Jean Powell and McNeilly were granted leave to have the lengths of their minimum sentences reviewed at the Court of Appeal in June 2012.
McNeilly, who was sharing a wing with Rosemary West and Myra Hindley, was immediately transferred to HM Prison New Hall.
Writing in The Times, Jon Ronson focused on Manchester's apparent economic imbalance, pointing out that while "superficially, it is a city of growth"—hosting international environmental conferences in 1993 and bidding to host the 2000 Olympic Games—this could not disguise the realities of the poor quality of "built-to-collapse" housing, the city council's policy on homelessness, poverty, street violence and drug culture, all of which played parts in the events leading up to Capper's murder.
The city, he said, had violent "no-go" areas, where "you can expect to be mugged," created through drug abuse and hopelessness, and populated by people who "don't work, have no money, and rarely leave the houses—that they find themselves living in—before dark.
David Ward, writing in The Guardian, similarly drew attention to the housing policies, and quoted an older Moston resident as saying: "These people are moving in and out every three months.
"[11] The Daily Mail—in what Barker and Petley called "ideological overdrive"—described Capper's killers as "the product of a society that tolerates petty crime, the break-up of families and feckless spending...
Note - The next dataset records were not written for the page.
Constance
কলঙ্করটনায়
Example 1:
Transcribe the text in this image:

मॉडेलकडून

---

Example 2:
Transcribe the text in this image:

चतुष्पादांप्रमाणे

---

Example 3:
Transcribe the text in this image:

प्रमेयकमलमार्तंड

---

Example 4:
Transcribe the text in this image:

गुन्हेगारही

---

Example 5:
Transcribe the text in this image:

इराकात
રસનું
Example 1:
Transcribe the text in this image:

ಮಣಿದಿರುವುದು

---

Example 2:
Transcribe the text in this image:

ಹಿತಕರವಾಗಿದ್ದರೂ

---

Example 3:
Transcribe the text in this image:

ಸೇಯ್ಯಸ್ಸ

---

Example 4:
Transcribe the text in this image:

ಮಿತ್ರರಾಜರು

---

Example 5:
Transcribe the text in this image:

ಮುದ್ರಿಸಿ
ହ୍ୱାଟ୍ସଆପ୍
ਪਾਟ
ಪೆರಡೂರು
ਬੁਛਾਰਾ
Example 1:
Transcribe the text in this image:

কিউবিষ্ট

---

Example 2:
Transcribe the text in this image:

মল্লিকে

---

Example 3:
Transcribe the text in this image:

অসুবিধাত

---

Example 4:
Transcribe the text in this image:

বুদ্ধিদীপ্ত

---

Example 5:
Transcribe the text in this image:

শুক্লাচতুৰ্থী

"[40] Author Carol Anne Davis agreed that, when looking for answers about how this crime came about, one need only "look at the upbringings of these women, who were single parents to three children by their mid-twenties, had teenage boyfriends who were barely legal, and who supported themselves through drug dealing and theft.
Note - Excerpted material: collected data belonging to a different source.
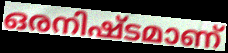
ഒരനിഷ്ടമാണ്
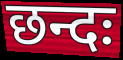
छन्दः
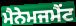
ਮੈਨੇਮਜਮੈਂਟ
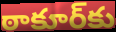
ఠాకూర్‌కు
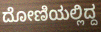
ದೋಣಿಯಲ್ಲಿದ್ದ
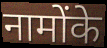
नामोंके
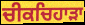
ਚੀਕਚਿਹਾੜਾ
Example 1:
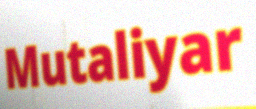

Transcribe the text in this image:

Mutaliyar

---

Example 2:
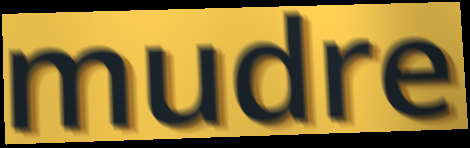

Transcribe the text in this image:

mudre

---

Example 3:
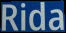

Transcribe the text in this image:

Rida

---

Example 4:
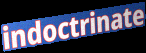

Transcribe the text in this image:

indoctrinate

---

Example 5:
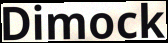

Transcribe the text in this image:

Dimock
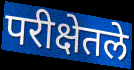
परीक्षेतले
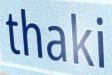
thaki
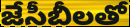
జేసీబీలతో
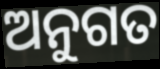
ଅନୁଗତ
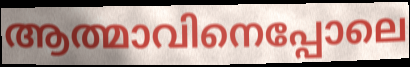
ആത്മാവിനെപ്പോലെ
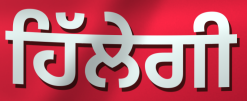
ਹਿੱਲੇਗੀ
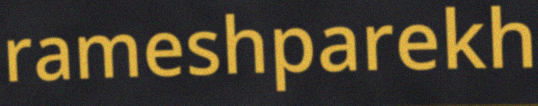
rameshparekh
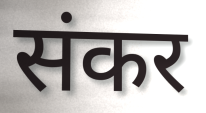
संकर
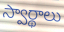
స్వార్థాలు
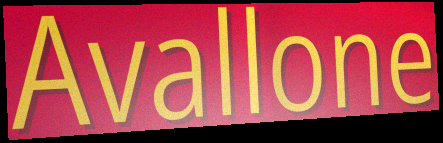
Avallone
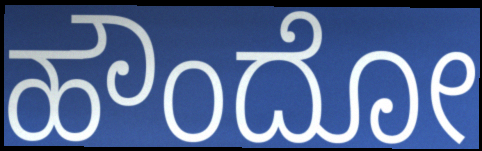
ಹೌಂದೋ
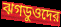
ঝগডুওদের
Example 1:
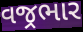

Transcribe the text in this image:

વજ્રભાર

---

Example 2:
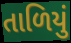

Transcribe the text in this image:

તાળિયું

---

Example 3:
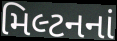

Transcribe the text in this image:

મિલ્ટનનાં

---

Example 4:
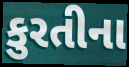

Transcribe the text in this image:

કુરતીના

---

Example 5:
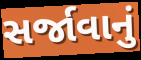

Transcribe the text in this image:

સર્જાવાનું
"[9] Following the convictions of Powell and McNeilly, there was wider press speculation about "girl gangs" and the rise in violent crime committed by young women; the "probation service and ex-offender organisations found themselves bombarded with requests from journalists seeking out case histories to illustrate this apparent explosion of LA-style girl-gang culture on the streets of Britain.
However, statistics and research produced by the National Association of Probation Officers (NAPO) did show "an increase in the number of women jailed for offences involving violence.
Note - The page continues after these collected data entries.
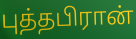
புத்தபிரான்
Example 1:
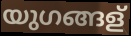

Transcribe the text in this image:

യുഗങ്ങള്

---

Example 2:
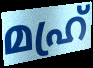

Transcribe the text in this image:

മഹ്ര്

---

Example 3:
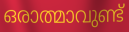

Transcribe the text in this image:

ഒരാത്മാവുണ്ട്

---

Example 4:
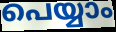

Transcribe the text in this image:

പെയ്യാം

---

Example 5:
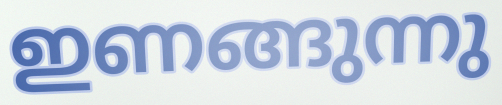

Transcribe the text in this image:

ഇണങ്ങുന്നു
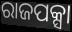
ରାଜପକ୍ସା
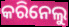
କରିନେଲୁ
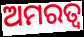
ଅମରତ୍ଵ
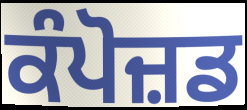
ਕੰਪੋਜ਼ਡ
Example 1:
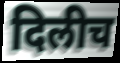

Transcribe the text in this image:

दिलीच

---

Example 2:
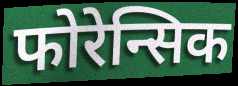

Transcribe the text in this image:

फोरेन्सिक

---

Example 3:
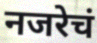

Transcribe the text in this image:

नजरेचं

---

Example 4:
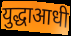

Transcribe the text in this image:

युद्धाआधी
Manchester newspapers named all of the killers involved, but most less-localised reports simply referred to the 'violent gang' he belonged to, and it probably wouldn't have occurred to newer readers that this gang included two merciless female sadists who thought that an allegedly stolen duffel coat was an excuse to torture someone to death.
Neither Powell or McNeilly owned a video recorder, and the Child's Play-inspired music that had been used to torture Capper was a popular track at the time, taped direct from Manchester's Piccadilly Radio.
[15][43] Broadcaster David Elstein called the video connection "a false story... branded into the consciousness of the media," and questioned the news media's fascination with the film: "There is no reason to believe that Suzanne Capper would be alive today if the audiotape had instead contained the torture scene from King Lear, or a catchphrase from Bruce Forsyth ...
"[44] In April 1994, Professor Elizabeth Newson published Video Violence and the Protection of Children (the "Newson Report") which attracted huge media interest due to its claims that it had "definitively established the long sought-for link between screen violence and the real-life variety," and which cited the Capper murder as an example.
The chairman of the committee, Sir Ivan Lawrence had to point out to Newson that this was incorrect, and that both the police and the British Board of Film Classification had ruled out any connection between the movie and the murder.
[45] The link between the murders and Child's Play 3 by the news media directly led to the delay of the release certification for both Natural Born Killers and Reservoir Dogs.